* _REQUIRED WORK_
Could you copy the lines below exactly, leaving none out?
○ ○ ○ ○ ○
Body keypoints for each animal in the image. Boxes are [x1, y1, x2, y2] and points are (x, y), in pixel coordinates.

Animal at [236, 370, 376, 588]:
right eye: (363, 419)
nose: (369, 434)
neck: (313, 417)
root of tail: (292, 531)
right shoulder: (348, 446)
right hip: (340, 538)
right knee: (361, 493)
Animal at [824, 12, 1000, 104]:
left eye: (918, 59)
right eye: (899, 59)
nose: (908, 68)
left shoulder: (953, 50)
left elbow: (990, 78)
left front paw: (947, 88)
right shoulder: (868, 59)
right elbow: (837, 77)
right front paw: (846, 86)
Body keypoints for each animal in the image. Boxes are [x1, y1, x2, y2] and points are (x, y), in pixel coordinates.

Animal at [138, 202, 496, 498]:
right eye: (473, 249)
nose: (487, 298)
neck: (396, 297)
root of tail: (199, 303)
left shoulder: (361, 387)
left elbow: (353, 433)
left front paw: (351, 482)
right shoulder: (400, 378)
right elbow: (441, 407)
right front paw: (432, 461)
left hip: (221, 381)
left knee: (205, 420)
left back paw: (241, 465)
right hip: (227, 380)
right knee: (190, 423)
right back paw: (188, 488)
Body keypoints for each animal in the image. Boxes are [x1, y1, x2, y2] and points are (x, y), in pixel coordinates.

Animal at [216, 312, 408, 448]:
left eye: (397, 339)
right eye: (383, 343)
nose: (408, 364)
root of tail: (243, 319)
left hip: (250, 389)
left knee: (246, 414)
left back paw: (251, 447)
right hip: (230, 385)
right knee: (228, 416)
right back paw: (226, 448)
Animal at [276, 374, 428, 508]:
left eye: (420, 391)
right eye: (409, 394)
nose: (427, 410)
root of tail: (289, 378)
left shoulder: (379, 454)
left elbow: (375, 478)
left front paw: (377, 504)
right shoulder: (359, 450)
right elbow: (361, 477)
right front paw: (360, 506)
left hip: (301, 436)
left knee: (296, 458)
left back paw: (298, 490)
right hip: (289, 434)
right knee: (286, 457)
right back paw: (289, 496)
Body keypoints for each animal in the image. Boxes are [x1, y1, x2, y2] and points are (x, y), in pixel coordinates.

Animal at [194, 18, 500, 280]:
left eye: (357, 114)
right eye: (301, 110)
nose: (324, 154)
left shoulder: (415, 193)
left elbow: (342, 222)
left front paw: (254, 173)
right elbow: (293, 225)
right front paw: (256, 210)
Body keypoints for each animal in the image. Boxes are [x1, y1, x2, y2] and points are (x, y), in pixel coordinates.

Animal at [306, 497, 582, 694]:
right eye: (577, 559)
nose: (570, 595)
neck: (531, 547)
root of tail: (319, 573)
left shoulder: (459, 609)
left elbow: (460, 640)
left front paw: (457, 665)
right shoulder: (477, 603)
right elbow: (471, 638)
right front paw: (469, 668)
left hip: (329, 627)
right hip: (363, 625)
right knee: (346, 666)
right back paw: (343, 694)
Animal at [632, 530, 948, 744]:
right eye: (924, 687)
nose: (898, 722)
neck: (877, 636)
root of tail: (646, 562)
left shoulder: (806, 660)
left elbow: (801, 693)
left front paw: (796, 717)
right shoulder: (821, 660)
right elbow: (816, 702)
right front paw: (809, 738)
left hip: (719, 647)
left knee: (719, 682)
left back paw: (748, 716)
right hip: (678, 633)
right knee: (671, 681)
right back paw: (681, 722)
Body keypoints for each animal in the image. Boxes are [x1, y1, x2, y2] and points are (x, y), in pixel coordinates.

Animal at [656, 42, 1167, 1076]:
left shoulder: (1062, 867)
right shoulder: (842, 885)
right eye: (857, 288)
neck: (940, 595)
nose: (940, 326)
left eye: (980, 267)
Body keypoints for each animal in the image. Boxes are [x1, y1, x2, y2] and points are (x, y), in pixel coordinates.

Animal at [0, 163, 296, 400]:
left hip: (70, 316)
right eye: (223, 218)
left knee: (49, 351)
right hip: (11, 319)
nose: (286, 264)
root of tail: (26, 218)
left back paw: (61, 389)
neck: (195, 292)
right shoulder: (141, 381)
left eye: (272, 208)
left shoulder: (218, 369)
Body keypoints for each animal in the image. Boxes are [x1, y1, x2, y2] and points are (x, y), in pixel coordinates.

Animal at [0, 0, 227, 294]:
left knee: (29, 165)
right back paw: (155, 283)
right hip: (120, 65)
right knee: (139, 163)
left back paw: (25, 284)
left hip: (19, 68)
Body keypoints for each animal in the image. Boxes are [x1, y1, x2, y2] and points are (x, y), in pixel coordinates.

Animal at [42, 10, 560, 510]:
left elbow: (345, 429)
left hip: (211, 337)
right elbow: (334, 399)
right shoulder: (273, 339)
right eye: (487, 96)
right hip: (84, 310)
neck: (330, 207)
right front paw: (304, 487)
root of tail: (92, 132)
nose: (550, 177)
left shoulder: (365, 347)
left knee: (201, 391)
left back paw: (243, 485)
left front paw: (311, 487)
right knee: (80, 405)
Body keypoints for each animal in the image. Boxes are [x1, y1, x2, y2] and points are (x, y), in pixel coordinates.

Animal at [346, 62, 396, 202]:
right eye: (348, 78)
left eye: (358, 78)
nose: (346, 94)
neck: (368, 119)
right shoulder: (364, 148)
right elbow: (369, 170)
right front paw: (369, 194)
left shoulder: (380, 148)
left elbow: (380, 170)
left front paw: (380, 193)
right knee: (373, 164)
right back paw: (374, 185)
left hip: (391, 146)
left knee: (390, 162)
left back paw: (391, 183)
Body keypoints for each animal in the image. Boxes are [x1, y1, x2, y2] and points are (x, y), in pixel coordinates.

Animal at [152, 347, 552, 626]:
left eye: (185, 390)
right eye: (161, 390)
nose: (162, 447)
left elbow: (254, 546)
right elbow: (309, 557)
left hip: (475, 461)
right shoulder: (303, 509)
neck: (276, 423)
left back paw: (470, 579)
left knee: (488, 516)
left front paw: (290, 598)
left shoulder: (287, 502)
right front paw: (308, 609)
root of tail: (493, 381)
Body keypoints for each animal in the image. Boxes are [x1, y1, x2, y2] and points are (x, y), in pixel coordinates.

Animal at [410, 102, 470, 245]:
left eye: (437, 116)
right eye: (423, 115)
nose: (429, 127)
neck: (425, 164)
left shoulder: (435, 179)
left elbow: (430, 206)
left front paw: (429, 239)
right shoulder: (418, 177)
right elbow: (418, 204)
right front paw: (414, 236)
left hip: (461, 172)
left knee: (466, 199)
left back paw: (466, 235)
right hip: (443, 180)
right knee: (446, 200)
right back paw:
○ ○ ○ ○ ○
* _RESPONSE TO THE TASK_
Body keypoints for each animal in the image. Boxes are [x1, y1, x2, y2] and points are (x, y), in pixel coordinates.

Animal at [236, 370, 376, 588]:
right eye: (363, 419)
nose: (369, 434)
neck: (313, 417)
root of tail: (292, 531)
right shoulder: (348, 446)
right hip: (340, 538)
right knee: (361, 493)
Animal at [824, 12, 1000, 104]:
left eye: (918, 59)
right eye: (899, 59)
nose: (908, 68)
left shoulder: (953, 50)
left elbow: (990, 78)
left front paw: (947, 88)
right shoulder: (868, 59)
right elbow: (837, 77)
right front paw: (846, 86)
Body keypoints for each animal in the image. Boxes are [x1, y1, x2, y2] and points are (x, y), in pixel coordinates.

Animal at [138, 202, 496, 498]:
right eye: (473, 249)
nose: (487, 298)
neck: (396, 297)
root of tail: (199, 303)
left shoulder: (361, 387)
left elbow: (353, 433)
left front paw: (351, 482)
right shoulder: (400, 378)
right elbow: (441, 407)
right front paw: (432, 461)
left hip: (221, 381)
left knee: (205, 420)
left back paw: (241, 465)
right hip: (227, 380)
right knee: (190, 423)
right back paw: (188, 488)
Body keypoints for each animal in the image. Boxes are [x1, y1, x2, y2] and points are (x, y), in pixel coordinates.

Animal at [216, 312, 408, 448]:
left eye: (397, 339)
right eye: (383, 343)
nose: (408, 364)
root of tail: (243, 319)
left hip: (250, 389)
left knee: (246, 414)
left back paw: (251, 447)
right hip: (230, 385)
right knee: (228, 416)
right back paw: (226, 448)
Animal at [276, 374, 428, 508]:
left eye: (420, 391)
right eye: (409, 394)
nose: (427, 410)
root of tail: (289, 378)
left shoulder: (379, 454)
left elbow: (375, 478)
left front paw: (377, 504)
right shoulder: (359, 450)
right elbow: (361, 477)
right front paw: (360, 506)
left hip: (301, 436)
left knee: (296, 458)
left back paw: (298, 490)
right hip: (289, 434)
right knee: (286, 457)
right back paw: (289, 496)
Body keypoints for each animal in the image. Boxes are [x1, y1, x2, y2] and points are (x, y), in pixel coordinates.

Animal at [194, 18, 500, 280]:
left eye: (357, 114)
right eye: (301, 110)
nose: (324, 154)
left shoulder: (415, 193)
left elbow: (342, 222)
left front paw: (254, 173)
right elbow: (293, 225)
right front paw: (256, 210)
Body keypoints for each animal in the image. Boxes are [x1, y1, x2, y2] and points are (x, y), in pixel coordinates.

Animal at [306, 497, 582, 694]:
right eye: (577, 559)
nose: (570, 595)
neck: (531, 547)
root of tail: (319, 573)
left shoulder: (459, 609)
left elbow: (460, 640)
left front paw: (457, 665)
right shoulder: (477, 603)
right elbow: (471, 638)
right front paw: (469, 668)
left hip: (329, 627)
right hip: (363, 625)
right knee: (346, 666)
right back paw: (343, 694)
Animal at [632, 530, 948, 744]:
right eye: (924, 687)
nose: (898, 722)
neck: (877, 636)
root of tail: (646, 562)
left shoulder: (806, 660)
left elbow: (801, 693)
left front paw: (796, 717)
right shoulder: (821, 660)
right elbow: (816, 702)
right front paw: (809, 738)
left hip: (719, 647)
left knee: (719, 682)
left back paw: (748, 716)
right hip: (678, 633)
right knee: (671, 681)
right back paw: (681, 722)
Body keypoints for each animal in the image. Boxes are [x1, y1, x2, y2] and points are (x, y), in pixel coordinates.

Animal at [656, 42, 1167, 1076]:
left shoulder: (1062, 867)
right shoulder: (842, 885)
right eye: (857, 288)
neck: (940, 595)
nose: (940, 326)
left eye: (980, 267)
Body keypoints for each animal in the image. Boxes are [x1, y1, x2, y2] and points are (x, y), in pixel coordinates.

Animal at [0, 163, 296, 400]:
left hip: (70, 316)
right eye: (223, 218)
left knee: (49, 351)
right hip: (11, 319)
nose: (286, 264)
root of tail: (26, 218)
left back paw: (61, 389)
neck: (195, 292)
right shoulder: (141, 381)
left eye: (272, 208)
left shoulder: (218, 369)
Body keypoints for each animal in the image. Boxes are [x1, y1, x2, y2] and points are (x, y), in pixel coordinates.

Animal at [0, 0, 227, 294]:
left knee: (29, 165)
right back paw: (155, 283)
right hip: (120, 65)
right knee: (139, 163)
left back paw: (25, 284)
left hip: (19, 68)
Body keypoints for each animal in the image. Boxes are [x1, y1, x2, y2] and points are (x, y), in pixel coordinates.

Animal at [42, 10, 560, 510]:
left elbow: (345, 429)
left hip: (211, 337)
right elbow: (334, 399)
right shoulder: (273, 339)
right eye: (487, 96)
right hip: (84, 310)
neck: (330, 207)
right front paw: (304, 487)
root of tail: (92, 132)
nose: (550, 177)
left shoulder: (365, 347)
left knee: (201, 391)
left back paw: (243, 485)
left front paw: (311, 487)
right knee: (80, 405)
Body keypoints for each animal in the image. Boxes are [x1, y1, x2, y2] and points are (x, y), in pixel coordinates.

Animal at [346, 62, 396, 202]:
right eye: (348, 78)
left eye: (358, 78)
nose: (346, 94)
neck: (368, 119)
right shoulder: (364, 148)
right elbow: (369, 170)
right front paw: (369, 194)
left shoulder: (380, 148)
left elbow: (380, 170)
left front paw: (380, 193)
right knee: (373, 164)
right back paw: (374, 185)
left hip: (391, 146)
left knee: (390, 162)
left back paw: (391, 183)
Body keypoints for each animal in the image. Boxes are [x1, y1, x2, y2] and points are (x, y), in pixel coordinates.

Animal at [152, 347, 552, 626]:
left eye: (185, 390)
right eye: (161, 390)
nose: (162, 447)
left elbow: (254, 546)
right elbow: (309, 557)
left hip: (475, 461)
right shoulder: (303, 509)
neck: (276, 423)
left back paw: (470, 579)
left knee: (488, 516)
left front paw: (290, 598)
left shoulder: (287, 502)
right front paw: (308, 609)
root of tail: (493, 381)
Body keypoints for each animal in the image. Boxes are [x1, y1, x2, y2] and points are (x, y), in pixel coordinates.

Animal at [410, 102, 470, 245]:
left eye: (437, 116)
right eye: (423, 115)
nose: (429, 127)
neck: (425, 164)
left shoulder: (435, 179)
left elbow: (430, 206)
left front paw: (429, 239)
right shoulder: (418, 177)
right elbow: (418, 204)
right front paw: (414, 236)
left hip: (461, 172)
left knee: (466, 199)
left back paw: (466, 235)
right hip: (443, 180)
right knee: (446, 200)
right back paw:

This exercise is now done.